A Bellucci le resulta complicado elegir los títulos más importantes para ella de su filmografía, porque, incluso, películas que "no han ido a ninguna parte" han sido para ella "grandes experiencias". Para la proyección ha seleccionado dos filmes de 2000: "Bajo sospecha", de Stephen Hopkins, y "Maléna", de Giuseppe Tornatore. De esta última ha recordado que el realizador italiano la llamó después de que deseara mentalmente trabajar con él tras ver "Cinema Paradiso", algo que le ha ocurrido también con las secuelas de "Matrix" y otras propuestas.

"A veces expresas un deseo y luego las cosas llegan", ha dicho la actriz, que, a propósito de "Malèna" e "Irreversible", de Gaspar Noé, ha hablado también del componente violento de algunos de los filmes que ha protagonizado. "La dualidad entre la poesía y la violencia siempre ha formado parte de mi carrera. Algún día entenderé por qué he tomado algunas decisiones en mi carrera, de proyectos muy violentos y muy duros. Quizá en otra vida", ha ironizado, tras asegurar que su trabajo es una manera de conocerse "mejor" a sí misma.

Otra constante en su trayectoria es su condición de "sex symbol", sobre lo que le han preguntado y ha tenido que responder "muchas veces". "Siempre contesto que la belleza dura cinco minutos. Cuando eres guapa, si no hay nada detrás, nada va a suceder. Tengo casi 53 años y espero que no solo se trate de mi belleza", ha resaltado.

Ha señalado que recibir el Premio Donostia no es solo "una cuestión de ego", sino también "de amor". "Llevo 25 años de carrera maravillosa, en los que he visto afecto, amor y respeto. Todos necesitamos esto", ha apostillado.

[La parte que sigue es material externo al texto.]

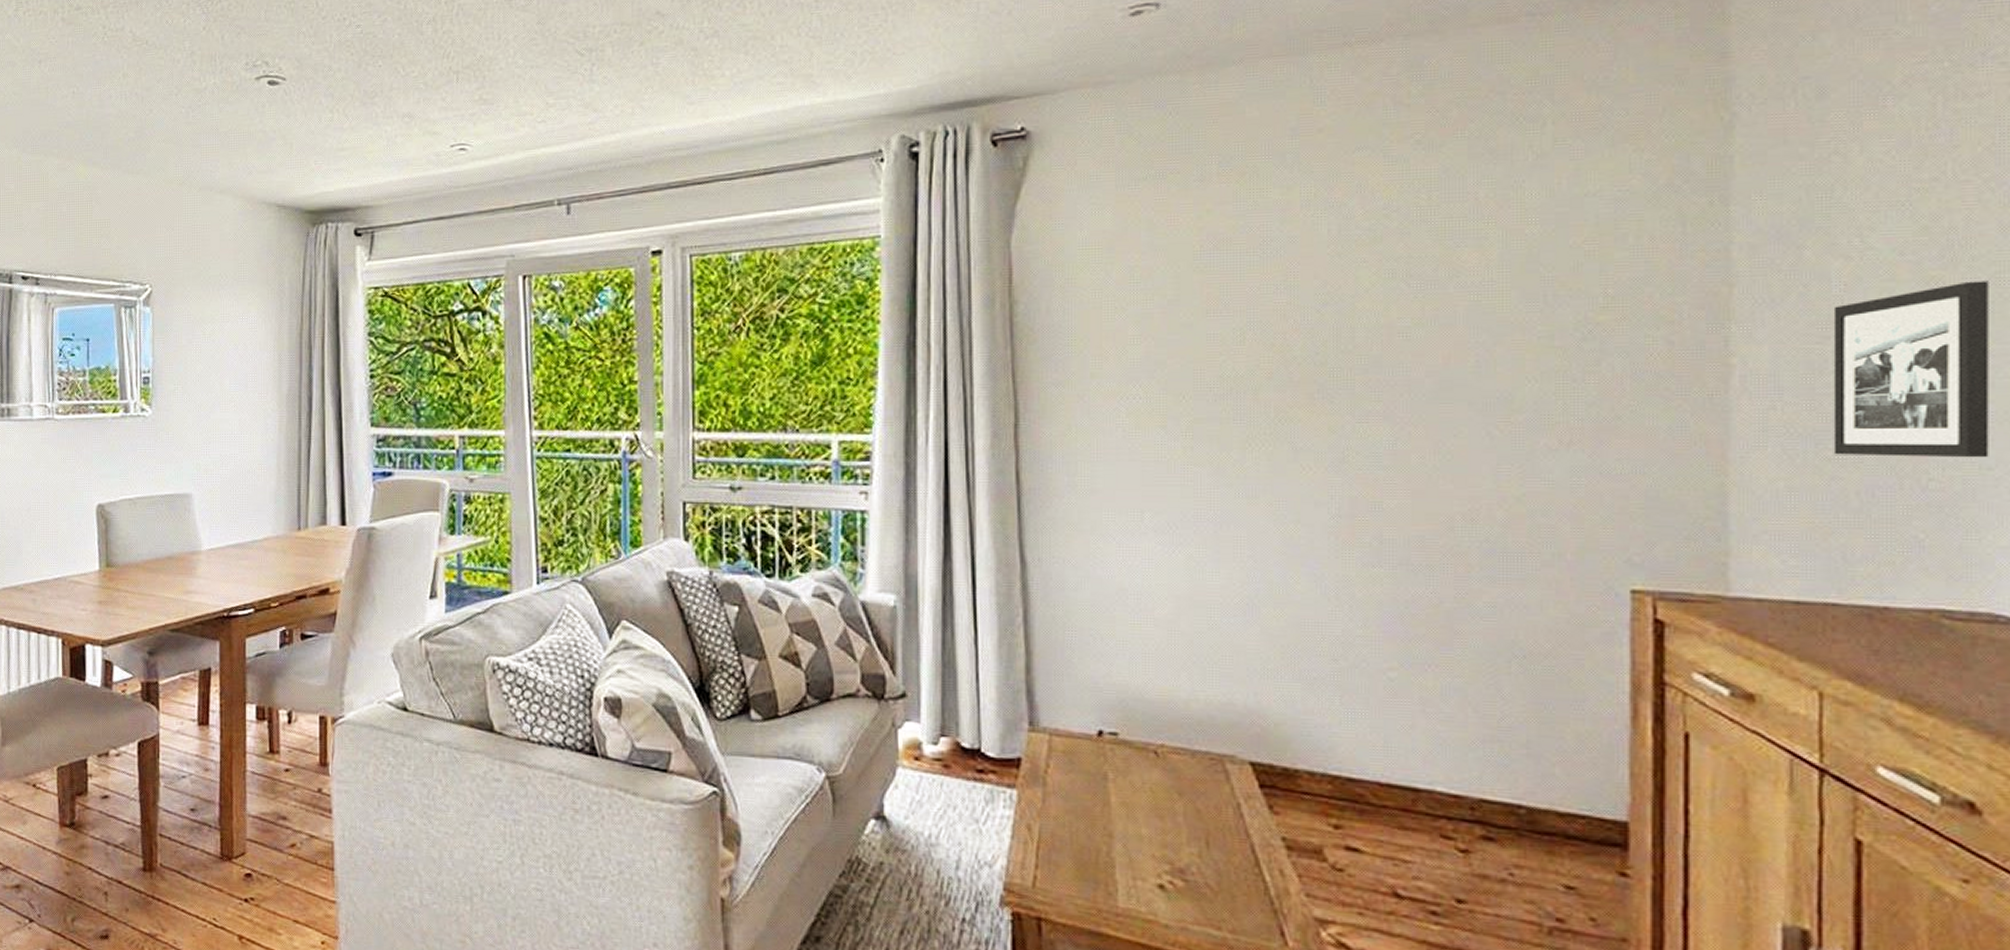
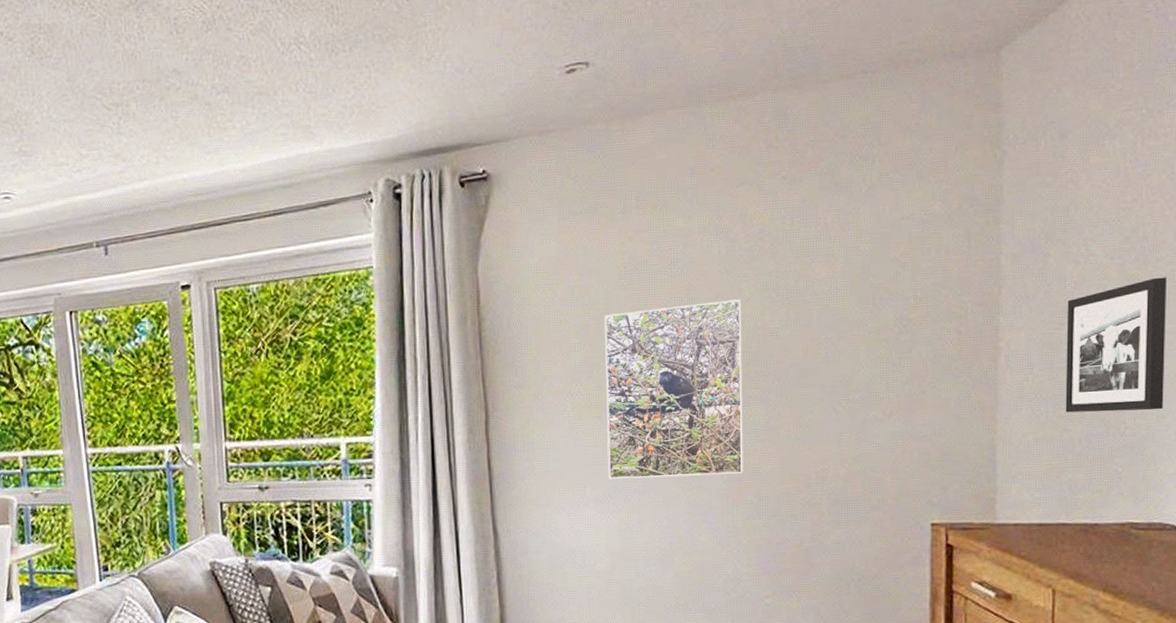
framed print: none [1172,289,1359,507] -> present [604,299,743,479]

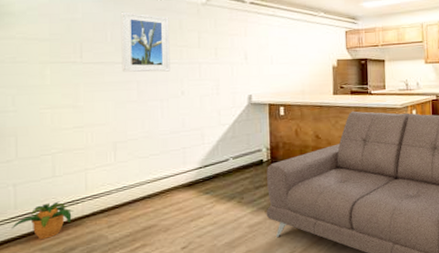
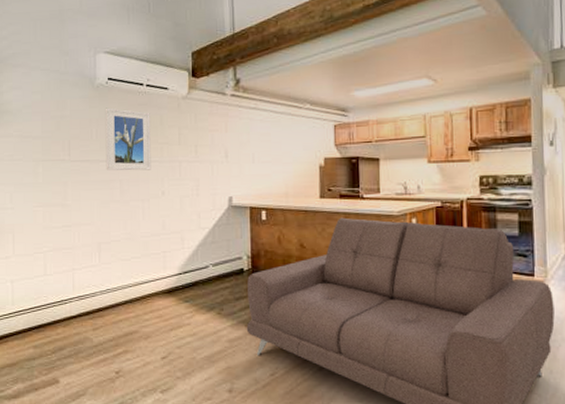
potted plant: present [12,201,73,239] -> none [10,300,62,336]

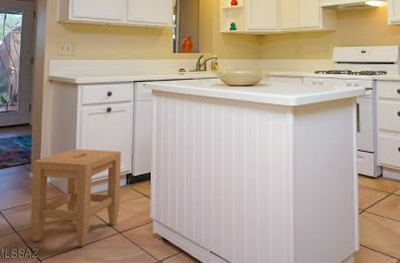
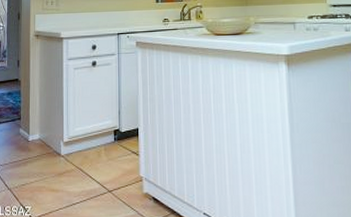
stool: present [30,148,122,247] -> none [22,103,109,206]

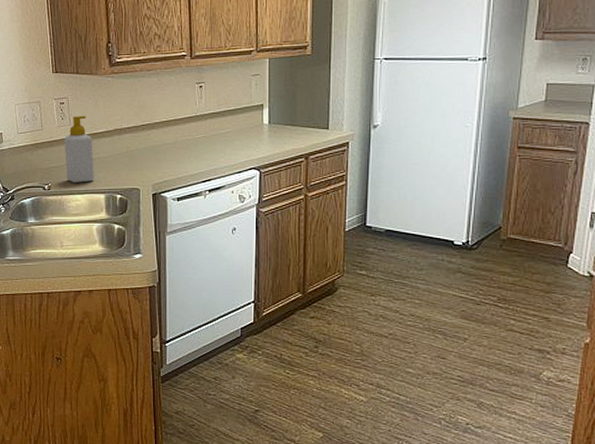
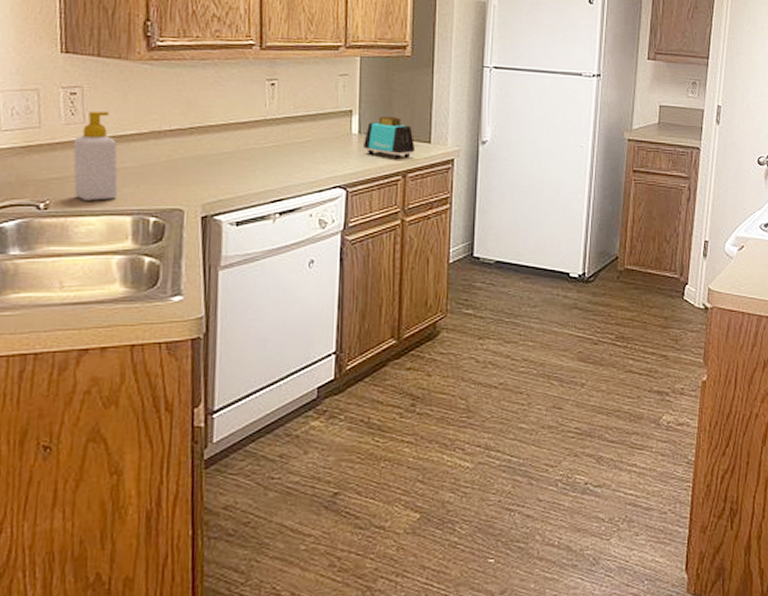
toaster: none [273,107,316,145] -> present [363,115,416,160]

La intérprete italiana ha hablado también de las actrices de más de 50 y de la "hermosísima evolución" que se ha producido con los años, que ha permitido que muchas actrices "increíbles" como Julianne Moore y Judi Dench puedan seguir trabajando.

Bellucci ha indicado que sus sueldos son más bajos que los de los actores, pero considera que es algo que ocurre en todas las profesiones y que lograr esa igualdad forma parte de la lucha que deben continuar las mujeres. "Deben aprender a ser independientes económica y mentalmente. Creo que es más fácil lo primero y mucho más difícil hacerlo dentro de nuestra mente", ha agregado.

Lo que tiene muy claro es nunca se pondrá tras la cámara porque su profesión le merece "demasiado respeto" y, aparte de su labor como actriz, únicamente está dispuesta a formar parte de proyectos de escritura o producción.